UCLA researchers from the Department of Neurology have discovered and validated intercellular signaling pathways that can be therapeutically targeted to drive repair and functional recovery in vascular dementia.
BACKGROUND: Vascular dementia (VaD) is the second leading cause of dementia and is driven by ischemic injury to cerebral white matter, producing progressive cognitive and motor decline. Existing animal models suffer from several limitations, such as a reliance on global hypoperfusion, and incompletely recapitulate human VaD pathophysiology. There are no medical therapies that directly treat vascular dementia. Cells of the cerebral white matter reside in a neurovascular niche where ligand receptor signaling dictates injury responses. A systematic map of these intercellular pathways in VaD has been lacking, limiting rational target selection for disease-modifying therapy. Thus, there is a critical need to decipher these pathways to further treatment and therapeutic development for VaD.
INNOVATION: UCLA researchers led by Dr. S. Thomas Carmichael have discovered intercellular (cell-to-cell) signaling pathways that can serve as therapeutic targets in vascular dementia. UCLA researchers developed a new mouse model of vascular dementia that closely mimics the human disease. Using cell type-specific RNA sequencing, they used this model to uncover how different brain cells communicate with each other during injury and repair. They then compared this animal model data set in vascular dementia with human cell-type specific RNA sequencing from patients with vascular dementia. By mapping thousands of communication signals between cells in the brain in vascular dementia, the team identified two key pathways that can be targeted for therapy. They further showed that inhibiting the first pathway helped oligodendrocyte progenitor cells mature and restore myelin, improving memory in mice. The second identified pathway was shown to be down-regulated in vascular dementia. Remarkably, a drug already in late-stage clinical trials for psoriasis was able to boost this pathway in mice even when given weeks after injury. Treatment led to smaller brain lesions, more myelin, and recovery of both memory and motor function. Together, this research highlights promising new strategies for repairing brain damage in vascular dementia and shows that some therapies could be rapidly moved into the clinic.
POTENTIAL APPLICATIONS:
- Disease-modifying therapeutics for vascular dementia (targeting multiple pathways)

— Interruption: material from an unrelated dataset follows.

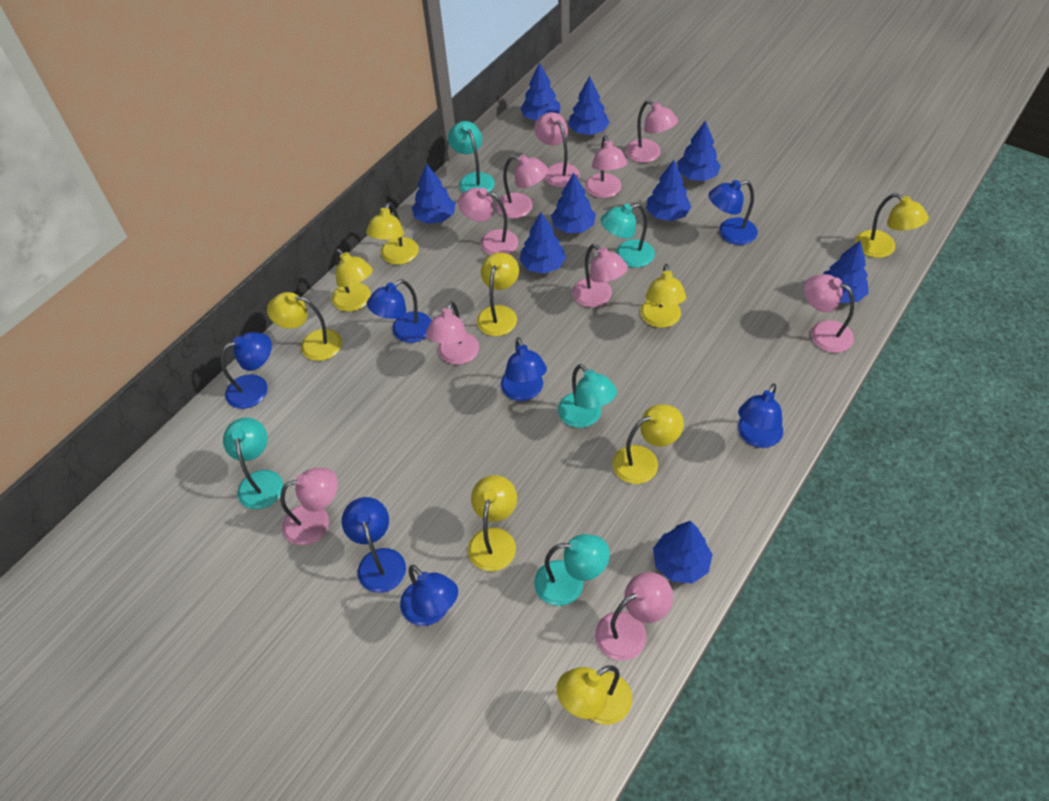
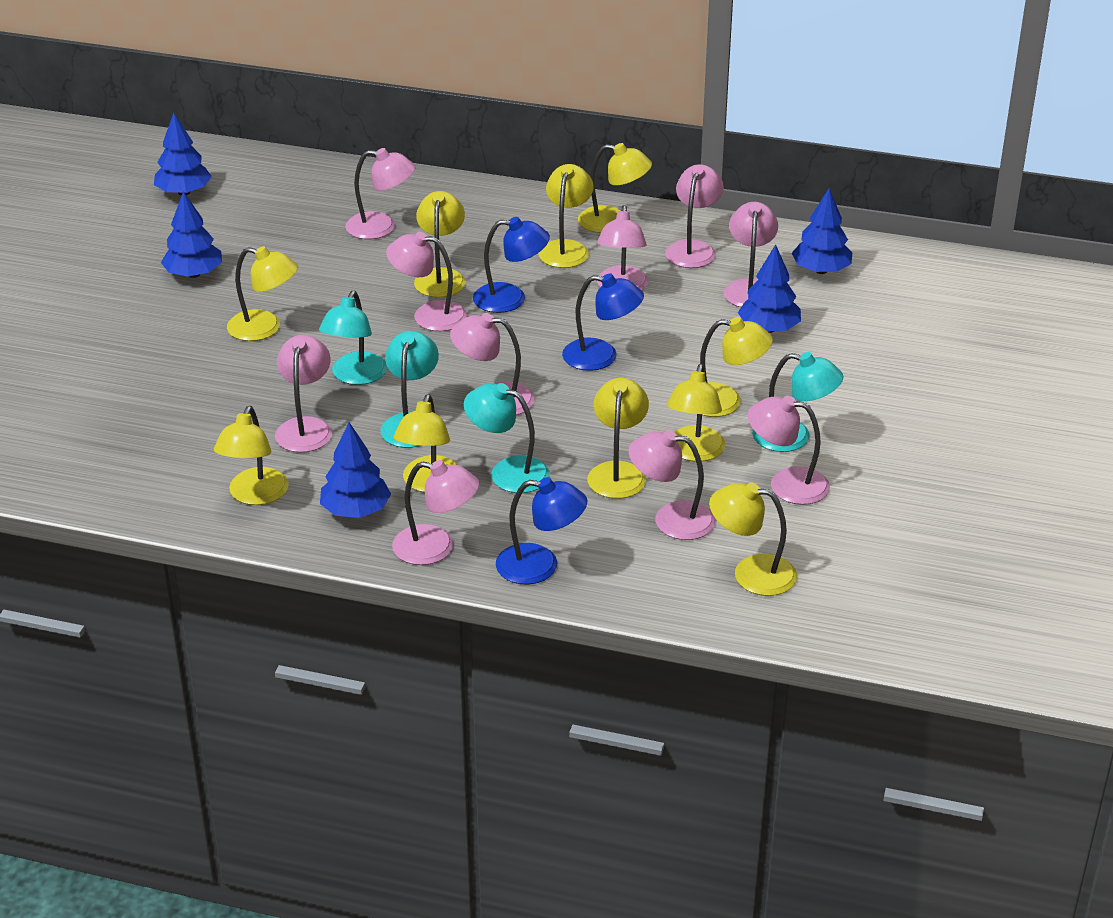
blue lamp: 7 -> 3
blue tree: 9 -> 5
turquoise lamp: 5 -> 4
yellow lamp: 9 -> 10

- Therapeutics for other white-matter ischemic conditions
- Using cell type ligand-receptor signatures to monitor patient response/stratify patients with vascular dementia
ADVANTAGES:
- Translatable, repair-focused strategy (activating endogenous repair mechanisms)
- Unmet clinical need—no current therapy for vascular dementia
- Targets are conserved across human and mouse datasets
- Drugs that target one of the identified pathways are already in late-stage clinical trials
- Mouse model is more closely mirrors human disease pathophysiology
DEVELOPMENT-TO-DATE: UCLA researchers have developed a mouse model of vascular dementia (VaD) and used this in vivo model to construct a comprehensive white matter cell type VaD interactome from TRAP/FACS RNA sequencing data. Modulation of identified pathways in vivo promoted tissue repair and behavioral recovery in the VaD model.
Related Papers (from the inventors only):
- Deconstructing the intercellular interactome in vascular dementia with focal ischemia for therapeutic applications Tian M, Kawaguchi R, Shen Y, Machnicki M, Villegas NG, Cooper DR, Montgomery N, Cai Y, Haring J, Lan R, Yuan AH, Williams CK, Magaki S, Vinters HV, Zhang Y, De Biase LM, Silva AJ, Carmichael ST.. Cell. 188:5157-5174.e20. doi: 10.1016/j.cell.2025.06.002.
- Mitroi DN, Tian M, Kawaguchi R, Lowry WE, Carmichael ST. Single-nucleus transcriptome analysis reveals disease- and regeneration-associated endothelial cells in white matter vascular dementia. J Cell Mol Med. 2022 26:3183-3195. doi: 10.1111/jcmm.17315.
Keywords: RNA-sequencing; cell-type specificity; FACS; TRAP; transcriptomics; cell signaling; Vascular dementia (VaD); white matter (WM); glia; cell-cell interaction; ligand-receptor (L-R) pairs; learning and memory; motor deficit; tissue repair; extracellular matrix (ECM); G protein-coupled receptors (GPCR); Serpine2; Lrp1; CD39; adenosine receptor 3 (A3AR).